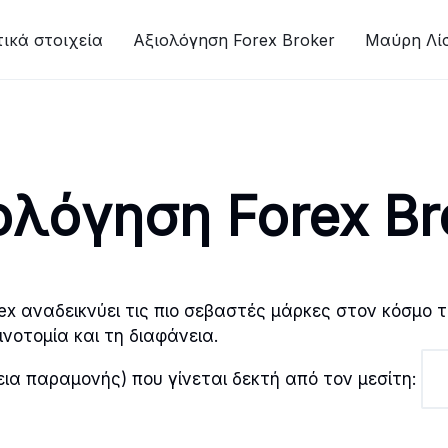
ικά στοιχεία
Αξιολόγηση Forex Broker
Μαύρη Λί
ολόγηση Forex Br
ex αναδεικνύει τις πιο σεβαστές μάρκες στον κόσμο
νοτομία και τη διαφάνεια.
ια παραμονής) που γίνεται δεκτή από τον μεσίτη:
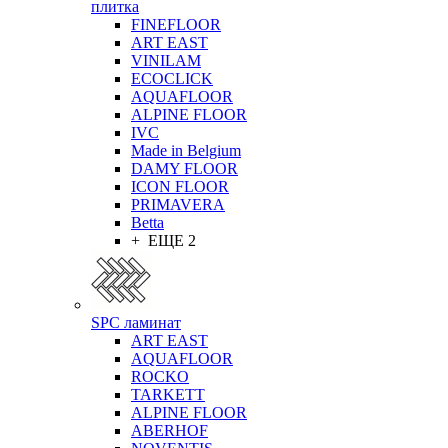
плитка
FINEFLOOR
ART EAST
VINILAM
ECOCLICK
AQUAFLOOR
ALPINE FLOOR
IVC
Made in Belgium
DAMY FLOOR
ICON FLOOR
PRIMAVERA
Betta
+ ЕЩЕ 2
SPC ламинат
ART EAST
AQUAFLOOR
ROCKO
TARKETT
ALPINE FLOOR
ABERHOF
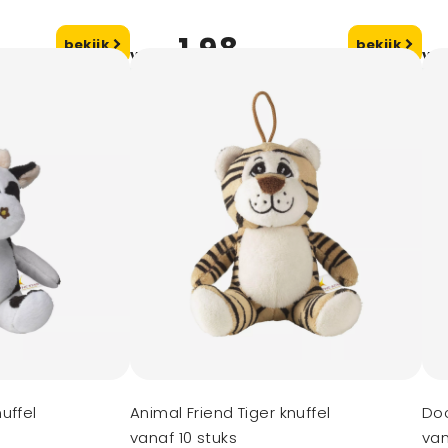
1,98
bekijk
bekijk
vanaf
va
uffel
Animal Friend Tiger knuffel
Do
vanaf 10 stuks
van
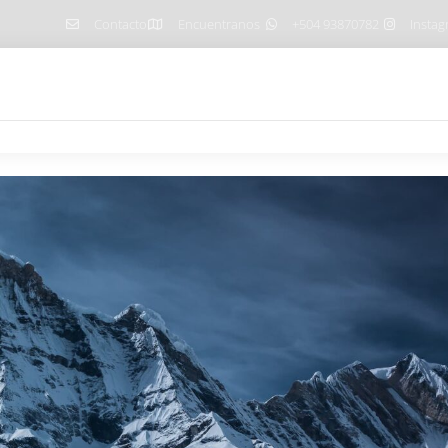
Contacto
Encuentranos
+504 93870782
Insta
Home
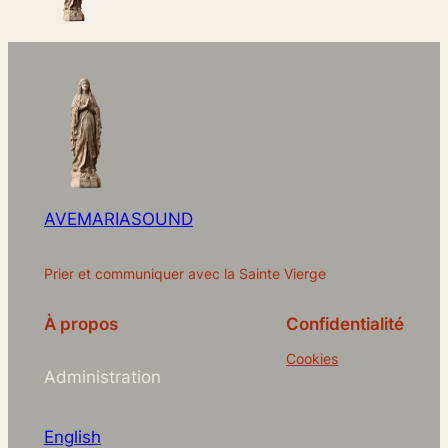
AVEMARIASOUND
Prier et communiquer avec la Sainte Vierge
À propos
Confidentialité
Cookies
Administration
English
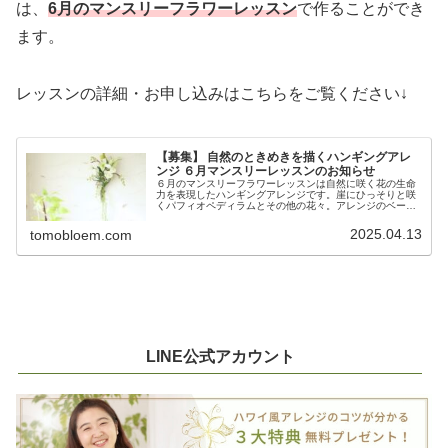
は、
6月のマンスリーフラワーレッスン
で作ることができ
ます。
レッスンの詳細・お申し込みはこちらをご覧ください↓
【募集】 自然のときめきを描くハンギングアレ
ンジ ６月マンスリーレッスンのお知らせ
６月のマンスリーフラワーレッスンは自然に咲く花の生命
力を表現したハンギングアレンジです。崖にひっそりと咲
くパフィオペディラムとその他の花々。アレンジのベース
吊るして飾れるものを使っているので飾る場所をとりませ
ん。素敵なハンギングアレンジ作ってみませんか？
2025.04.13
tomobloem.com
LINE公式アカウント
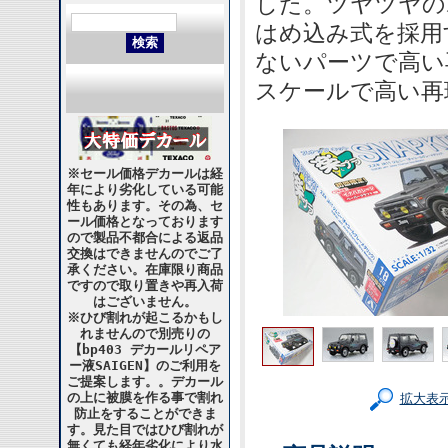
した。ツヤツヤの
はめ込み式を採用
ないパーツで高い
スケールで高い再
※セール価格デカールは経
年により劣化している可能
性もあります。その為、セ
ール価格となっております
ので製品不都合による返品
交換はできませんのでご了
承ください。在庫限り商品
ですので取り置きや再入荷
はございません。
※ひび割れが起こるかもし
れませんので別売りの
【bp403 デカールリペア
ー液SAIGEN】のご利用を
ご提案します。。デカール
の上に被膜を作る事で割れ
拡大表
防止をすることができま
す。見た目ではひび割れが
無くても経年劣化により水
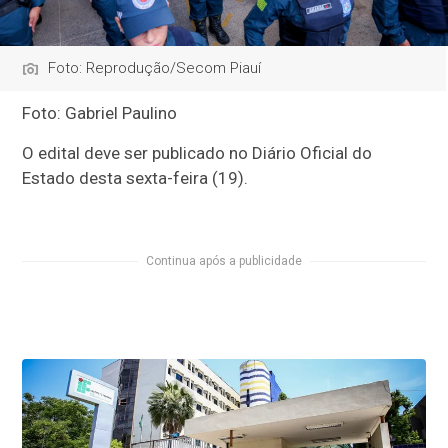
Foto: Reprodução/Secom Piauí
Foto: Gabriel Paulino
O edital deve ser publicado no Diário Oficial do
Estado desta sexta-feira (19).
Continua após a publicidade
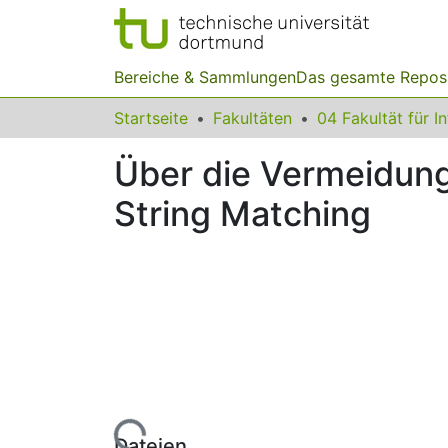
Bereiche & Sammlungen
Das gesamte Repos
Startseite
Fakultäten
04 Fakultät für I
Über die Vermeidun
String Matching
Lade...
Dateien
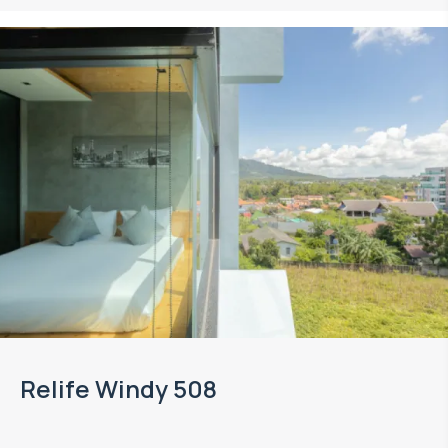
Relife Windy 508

=== Brief ===
Could you give the material above again, exactly and without its pictures?

=== Solved problem ===
ικά στοιχεία
Αξιολόγηση Forex Broker
Μαύρη Λί
ολόγηση Forex Br
ex αναδεικνύει τις πιο σεβαστές μάρκες στον κόσμο
νοτομία και τη διαφάνεια.
ια παραμονής) που γίνεται δεκτή από τον μεσίτη:
плитка
FINEFLOOR
ART EAST
VINILAM
ECOCLICK
AQUAFLOOR
ALPINE FLOOR
IVC
Made in Belgium
DAMY FLOOR
ICON FLOOR
PRIMAVERA
Betta
+ ЕЩЕ 2
SPC ламинат
ART EAST
AQUAFLOOR
ROCKO
TARKETT
ALPINE FLOOR
ABERHOF
1,98
bekijk
bekijk
vanaf
va
uffel
Animal Friend Tiger knuffel
Do
vanaf 10 stuks
van
Contacto
Encuentranos
+504 93870782
Insta
Home
AVEMARIASOUND
Prier et communiquer avec la Sainte Vierge
À propos
Confidentialité
Cookies
Administration
English
は、
6月のマンスリーフラワーレッスン
で作ることができ
ます。
レッスンの詳細・お申し込みはこちらをご覧ください↓
【募集】 自然のときめきを描くハンギングアレ
ンジ ６月マンスリーレッスンのお知らせ
６月のマンスリーフラワーレッスンは自然に咲く花の生命
力を表現したハンギングアレンジです。崖にひっそりと咲
くパフィオペディラムとその他の花々。アレンジのベース
吊るして飾れるものを使っているので飾る場所をとりませ
ん。素敵なハンギングアレンジ作ってみませんか？
2025.04.13
tomobloem.com
LINE公式アカウント
した。ツヤツヤの
はめ込み式を採用
ないパーツで高い
スケールで高い再
※セール価格デカールは経
年により劣化している可能
性もあります。その為、セ
ール価格となっております
ので製品不都合による返品
交換はできませんのでご了
承ください。在庫限り商品
ですので取り置きや再入荷
はございません。
※ひび割れが起こるかもし
れませんので別売りの
【bp403 デカールリペア
ー液SAIGEN】のご利用を
ご提案します。。デカール
の上に被膜を作る事で割れ
拡大表
防止をすることができま
す。見た目ではひび割れが
無くても経年劣化により水
Foto: Reprodução/Secom Piauí
Foto: Gabriel Paulino
O edital deve ser publicado no Diário Oficial do
Estado desta sexta-feira (19).
Continua após a publicidade
Bereiche & Sammlungen
Das gesamte Repos
Startseite
Fakultäten
04 Fakultät für I
Über die Vermeidun
String Matching
Lade...
Dateien
Relife Windy 508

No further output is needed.